# Trying desparately to find a specific filmed version of Carmina Burana



## drawler (Dec 4, 2015)

hello all.







i have been trying to find a version of carmina burana that i initially saw in august 2007 at an open air cinema in vienna (the town hall square i believe). i wonder if anyone can help me work out which version it is so that i can try to find and buy it.
the only clues i have are....
1) it was filmed in a city location in europe. (im tempted to say in paris but that may be a false memory).
2) i recall the 'cast' (choir?) walking through streets dressed in flowing white. the majority was live footage though.
3) the conductor was balding on top (see the pic from a short clip i took at the time...shouldve filmed the credits doh!)
4) during the finale the cast (first a couple, the man topless, the woman in white) leave an underpass/subway exit on foot.

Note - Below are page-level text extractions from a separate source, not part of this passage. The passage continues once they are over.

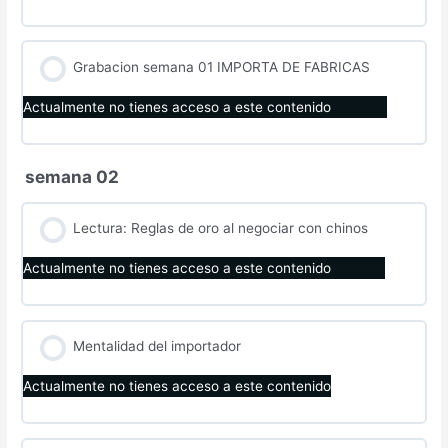
Grabacion semana 01 IMPORTA DE FABRICAS
Actualmente no tienes acceso a este contenido
semana 02
Lectura: Reglas de oro al negociar con chinos
Actualmente no tienes acceso a este contenido
Mentalidad del importador
Actualmente no tienes acceso a este contenido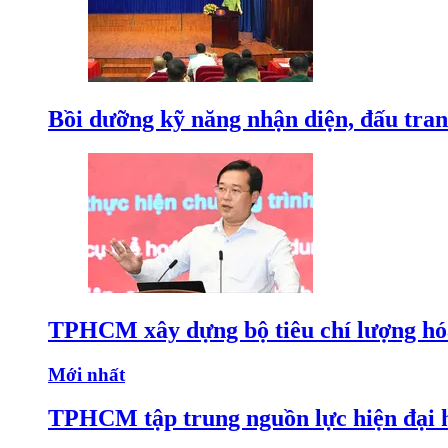
Bồi dưỡng kỹ năng nhận diện, đấu tran
TPHCM xây dựng bộ tiêu chí lượng hóa
Mới nhất
TPHCM tập trung nguồn lực hiện đại h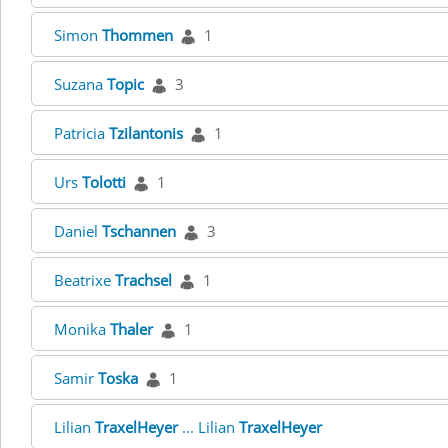
Simon
Thommen
1
Suzana
Topic
3
Patricia
Tzilantonis
1
Urs
Tolotti
1
Daniel
Tschannen
3
Beatrixe
Trachsel
1
Monika
Thaler
1
Samir
Toska
1
Lilian
TraxelHeyer
... Lilian
TraxelHeyer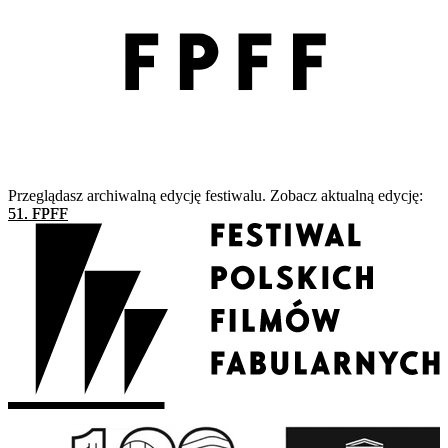
Przeglądasz archiwalną edycję festiwalu. Zobacz aktualną edycję:
51. FPFF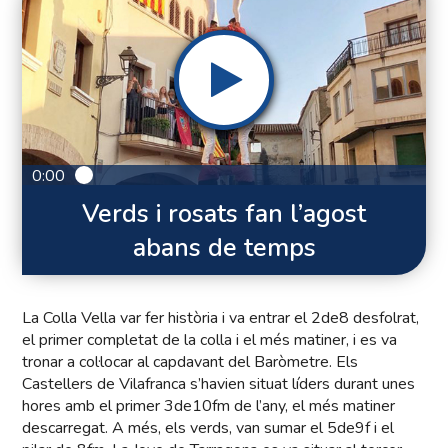
0:00
Verds i rosats fan l’agost
abans de temps
La Colla Vella var fer història i va entrar el 2de8 desfolrat,
el primer completat de la colla i el més matiner, i es va
tronar a col·locar al capdavant del Baròmetre. Els
Castellers de Vilafranca s’havien situat líders durant unes
hores amb el primer 3de10fm de l’any, el més matiner
descarregat. A més, els verds, van sumar el 5de9f i el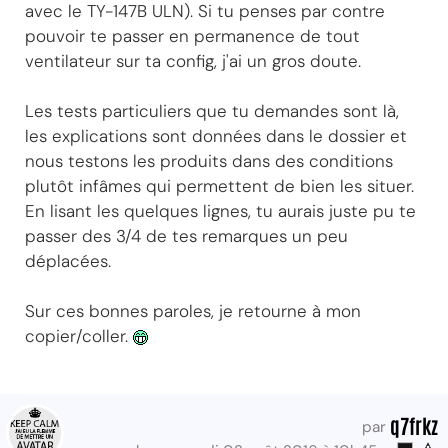
avec le TY-147B ULN). Si tu penses par contre
pouvoir te passer en permanence de tout
ventilateur sur ta config, j'ai un gros doute.
Les tests particuliers que tu demandes sont là,
les explications sont données dans le dossier et
nous testons les produits dans des conditions
plutôt infâmes qui permettent de bien les situer.
En lisant les quelques lignes, tu aurais juste pu te
passer des 3/4 de tes remarques un peu
déplacées.
Sur ces bonnes paroles, je retourne à mon
copier/coller.
q7frkz
par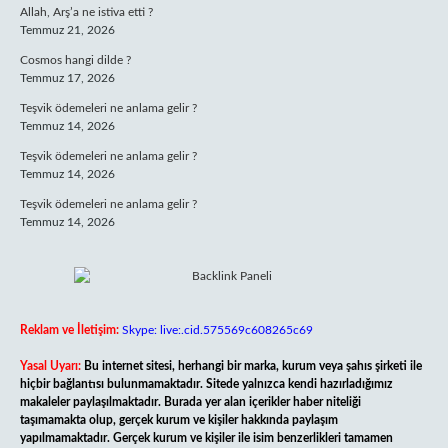
Allah, Arş’a ne istiva etti ?
Temmuz 21, 2026
Cosmos hangi dilde ?
Temmuz 17, 2026
Teşvik ödemeleri ne anlama gelir ?
Temmuz 14, 2026
Teşvik ödemeleri ne anlama gelir ?
Temmuz 14, 2026
Teşvik ödemeleri ne anlama gelir ?
Temmuz 14, 2026
Reklam ve İletişim:
Skype: live:.cid.575569c608265c69
Yasal Uyarı:
Bu internet sitesi, herhangi bir marka, kurum veya şahıs şirketi ile
hiçbir bağlantısı bulunmamaktadır. Sitede yalnızca kendi hazırladığımız
makaleler paylaşılmaktadır. Burada yer alan içerikler haber niteliği
taşımamakta olup, gerçek kurum ve kişiler hakkında paylaşım
yapılmamaktadır. Gerçek kurum ve kişiler ile isim benzerlikleri tamamen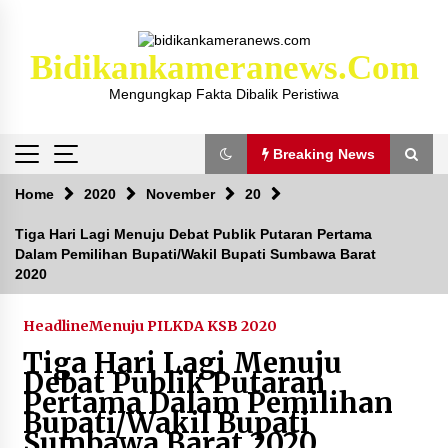
Skip
to
content
Bidikankameranews.com
Mengungkap Fakta Dibalik Peristiwa
Breaking News
Breaking News
Home
2020
November
20
Tiga Hari Lagi Menuju Debat Publik Putaran Pertama
Dalam Pemilihan Bupati/Wakil Bupati Sumbawa Barat
Kejaksaan KSB Mulai Lidik Mafia Tanah Desa
2020
Sekongkang Bawah
2 tahun ago
Headline
Menuju PILKDA KSB 2020
Laporan Dugaan Pencabulan di Desa Sepayung
Tiga Hari Lagi Menuju
Kec. Plampang, Polres Sumbawa Pastikan
Debat Publik Putaran
Proses Penyelidikan Berjalan Maksimal
Pertama Dalam Pemilihan
4 minggu ago
Bupati/Wakil Bupati
Sumbawa Barat 2020
Anggota Satlantas Polres Sumbawa, Briptu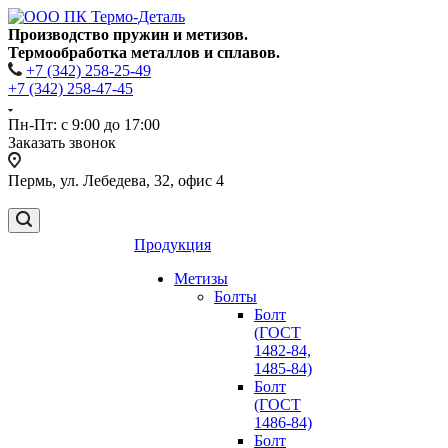
Производство пружин и метизов.
Термообработка металлов и сплавов.
+7 (342) 258-25-49
+7 (342) 258-47-45
Пн-Пт: с 9:00 до 17:00
Заказать звонок
Пермь, ул. Лебедева, 32, офис 4
Продукция
Метизы
Болты
Болт
(ГОСТ
1482-84,
1485-84)
Болт
(ГОСТ
1486-84)
Болт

sorry this is very vague but thats why countless attempts to search online have failed.
any help or advice appreciated.
f.


----------



## Pugg (Aug 8, 2014)

drawler said:


> hello all.
> View attachment 78483
> 
> i have been trying to find a version of carmina burana that i initially saw in august 2007 at an open air cinema in vienna (the town hall square i believe). i wonder if anyone can help me work out which version it is so that i can try to find and buy it.
> ...


The only one springs to mind is:





Could this be the one?
Not exactly like you described but still worth watching:tiphat:


----------



## drawler (Dec 4, 2015)

thanks pugg. its definitely not that one though. ive managed to take a still of the couple. its blurry but maybe the building will help. (the important thing is not that he is topless hahaha. i just really enjoyed the version esp as it was terrific sound system).


----------



## drawler (Dec 4, 2015)

even if anyone recognises the conductor it would help.


----------



## Pugg (Aug 8, 2014)

drawler said:


> thanks pugg. its definitely not that one though. ive managed to take a still of the couple. its blurry but maybe the building will help. (the important thing is not that he is topless hahaha. i just really enjoyed the version esp as it was terrific sound system).
> View attachment 78486


That's a very different one indeed .
Perhaps this link will help.
Some names will (perhaps)trigger your mind

http://www.imdb.com/find?ref_=nv_sr_fn&q=Carmina+Burana&s=tt


----------



## drawler (Dec 4, 2015)

searching imdb hasnt helped me yet. thanks again though.
fingers crossed someone recognises the conductor.


----------



## tterrace (Nov 25, 2013)

This looks like it.


----------



## tterrace (Nov 25, 2013)

This looks like it.


----------



## tterrace (Nov 25, 2013)

Not possible to edit posts here?


----------



## DavidA (Dec 14, 2012)

Dear oh dear! What a dreadful piece of music it is!


----------



## drawler (Dec 4, 2015)

tterrace said:


> This looks like it.


huge thanks tterrace. thats exactly what i was looking for. doesnt look available for sale anywwhere but thats a big help so i can keep an eye out for it. much obliged.


----------



## drawler (Dec 4, 2015)

DavidA said:


> Dear oh dear! What a dreadful piece of music it is!


carmina or this version?


----------



## Pugg (Aug 8, 2014)

Glad someone found it for you.
Mind you only extracts


----------



## drawler (Dec 4, 2015)

Pugg said:


> Glad someone found it for you.
> Mind you only extracts


great news pugg (thanks again for your help btw). massive thanks to tterrrace for locating it. turns out it exists under several titles CB in the city, CB in paris and CB dans la ville but doesnt appear to be for sale anywhere. however have now located the full piece on youtube.......so will be finally able to re-live it 8 years later. hooray!


----------



## DavidA (Dec 14, 2012)

drawler said:


> carmina or this version?


Orff's version!


----------



## drawler (Dec 4, 2015)

DavidA said:


> Orff's version!


like it or lump it david, it's probably brought thousands of people into the world of classical music who would not be otherwise. for me its one of the finest rock albums ever written. :-}


----------